» Exercise
I would like every line of the records below that contains the word "with" copied.
##############################
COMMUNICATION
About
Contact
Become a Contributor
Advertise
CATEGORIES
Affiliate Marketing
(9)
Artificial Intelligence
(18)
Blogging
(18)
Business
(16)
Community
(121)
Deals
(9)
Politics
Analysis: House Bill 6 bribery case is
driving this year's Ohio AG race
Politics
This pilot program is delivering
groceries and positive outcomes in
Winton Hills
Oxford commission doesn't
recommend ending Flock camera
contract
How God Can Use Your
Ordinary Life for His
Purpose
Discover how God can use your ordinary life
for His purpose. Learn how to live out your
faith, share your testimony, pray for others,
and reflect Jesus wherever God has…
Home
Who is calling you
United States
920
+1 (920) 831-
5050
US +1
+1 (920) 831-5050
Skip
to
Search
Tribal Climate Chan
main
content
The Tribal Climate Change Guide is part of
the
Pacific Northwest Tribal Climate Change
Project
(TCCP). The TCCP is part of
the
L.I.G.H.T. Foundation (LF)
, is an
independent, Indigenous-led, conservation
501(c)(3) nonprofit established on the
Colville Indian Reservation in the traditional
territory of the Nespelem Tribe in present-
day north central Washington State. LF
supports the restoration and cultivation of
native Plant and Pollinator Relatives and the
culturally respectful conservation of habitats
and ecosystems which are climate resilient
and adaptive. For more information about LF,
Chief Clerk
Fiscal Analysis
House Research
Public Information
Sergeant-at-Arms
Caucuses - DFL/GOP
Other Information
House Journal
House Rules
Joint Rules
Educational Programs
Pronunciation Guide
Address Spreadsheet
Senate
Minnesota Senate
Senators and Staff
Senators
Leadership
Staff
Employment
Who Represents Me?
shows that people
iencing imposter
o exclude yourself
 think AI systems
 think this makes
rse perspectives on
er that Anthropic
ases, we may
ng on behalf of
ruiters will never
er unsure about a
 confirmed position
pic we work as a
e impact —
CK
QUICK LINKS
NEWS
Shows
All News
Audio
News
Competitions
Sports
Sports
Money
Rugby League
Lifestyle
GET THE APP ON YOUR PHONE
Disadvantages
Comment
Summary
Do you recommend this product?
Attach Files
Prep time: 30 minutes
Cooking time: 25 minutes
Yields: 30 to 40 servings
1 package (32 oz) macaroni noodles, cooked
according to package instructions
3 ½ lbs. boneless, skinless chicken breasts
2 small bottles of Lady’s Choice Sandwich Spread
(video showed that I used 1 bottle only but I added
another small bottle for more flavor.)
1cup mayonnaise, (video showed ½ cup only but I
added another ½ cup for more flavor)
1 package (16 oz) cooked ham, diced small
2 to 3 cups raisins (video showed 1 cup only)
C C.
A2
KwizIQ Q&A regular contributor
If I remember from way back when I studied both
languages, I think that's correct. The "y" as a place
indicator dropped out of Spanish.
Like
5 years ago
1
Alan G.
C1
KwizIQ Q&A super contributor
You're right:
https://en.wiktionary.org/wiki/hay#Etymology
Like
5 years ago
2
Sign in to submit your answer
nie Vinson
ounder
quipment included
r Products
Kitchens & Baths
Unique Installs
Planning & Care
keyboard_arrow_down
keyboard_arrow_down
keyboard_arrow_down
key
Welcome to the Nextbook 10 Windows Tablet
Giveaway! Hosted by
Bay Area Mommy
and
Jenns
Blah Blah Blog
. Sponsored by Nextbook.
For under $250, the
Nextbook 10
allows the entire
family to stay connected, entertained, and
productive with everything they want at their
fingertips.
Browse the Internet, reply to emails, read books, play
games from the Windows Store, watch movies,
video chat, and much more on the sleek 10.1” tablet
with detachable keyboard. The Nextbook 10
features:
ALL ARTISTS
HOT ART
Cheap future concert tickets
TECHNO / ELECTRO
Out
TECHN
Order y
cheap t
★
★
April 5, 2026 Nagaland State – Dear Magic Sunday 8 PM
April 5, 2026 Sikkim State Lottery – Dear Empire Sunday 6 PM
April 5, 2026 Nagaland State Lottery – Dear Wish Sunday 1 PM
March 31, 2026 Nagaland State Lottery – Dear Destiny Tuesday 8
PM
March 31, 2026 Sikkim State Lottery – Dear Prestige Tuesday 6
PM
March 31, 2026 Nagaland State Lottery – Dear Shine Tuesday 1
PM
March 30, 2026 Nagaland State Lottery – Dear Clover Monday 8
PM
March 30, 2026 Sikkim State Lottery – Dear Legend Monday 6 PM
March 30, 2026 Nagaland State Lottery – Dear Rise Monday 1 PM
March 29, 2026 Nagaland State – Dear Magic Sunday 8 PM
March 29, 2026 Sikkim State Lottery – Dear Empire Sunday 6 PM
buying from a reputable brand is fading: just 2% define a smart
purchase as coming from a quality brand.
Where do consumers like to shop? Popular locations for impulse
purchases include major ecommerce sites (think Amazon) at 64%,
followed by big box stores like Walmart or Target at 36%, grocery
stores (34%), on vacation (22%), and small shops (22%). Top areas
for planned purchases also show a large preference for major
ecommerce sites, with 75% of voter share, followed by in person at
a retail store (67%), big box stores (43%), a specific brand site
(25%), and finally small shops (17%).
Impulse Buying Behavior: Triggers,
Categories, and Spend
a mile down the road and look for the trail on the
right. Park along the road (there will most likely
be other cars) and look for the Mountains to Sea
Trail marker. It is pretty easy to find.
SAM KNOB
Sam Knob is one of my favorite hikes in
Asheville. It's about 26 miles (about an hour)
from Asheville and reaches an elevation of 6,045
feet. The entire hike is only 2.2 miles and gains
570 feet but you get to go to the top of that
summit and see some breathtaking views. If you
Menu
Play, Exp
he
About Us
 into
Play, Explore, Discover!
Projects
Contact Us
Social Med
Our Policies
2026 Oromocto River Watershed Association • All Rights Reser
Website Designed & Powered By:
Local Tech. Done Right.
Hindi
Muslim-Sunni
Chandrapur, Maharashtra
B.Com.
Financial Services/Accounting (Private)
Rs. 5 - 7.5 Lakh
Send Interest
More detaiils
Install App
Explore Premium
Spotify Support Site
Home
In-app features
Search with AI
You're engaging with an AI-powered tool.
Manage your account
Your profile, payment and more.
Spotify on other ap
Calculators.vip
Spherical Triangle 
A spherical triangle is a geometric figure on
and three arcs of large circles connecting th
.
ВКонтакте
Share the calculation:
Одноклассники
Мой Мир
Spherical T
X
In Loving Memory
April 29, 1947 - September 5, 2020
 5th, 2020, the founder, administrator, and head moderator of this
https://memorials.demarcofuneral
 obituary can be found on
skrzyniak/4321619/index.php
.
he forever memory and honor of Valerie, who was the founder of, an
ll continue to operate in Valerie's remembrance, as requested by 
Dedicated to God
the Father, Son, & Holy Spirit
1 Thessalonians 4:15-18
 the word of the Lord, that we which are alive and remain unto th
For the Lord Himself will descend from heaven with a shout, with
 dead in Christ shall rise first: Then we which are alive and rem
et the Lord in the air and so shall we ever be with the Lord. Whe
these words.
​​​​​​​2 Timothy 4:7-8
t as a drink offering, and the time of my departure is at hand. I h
##############################
» Result of the task
productive with everything they want at their
with detachable keyboard. The Nextbook 10
ecommerce sites, with 75% of voter share, followed by in person at
Search with AI
You're engaging with an AI-powered tool.
For the Lord Himself will descend from heaven with a shout, with
et the Lord in the air and so shall we ever be with the Lord. Whe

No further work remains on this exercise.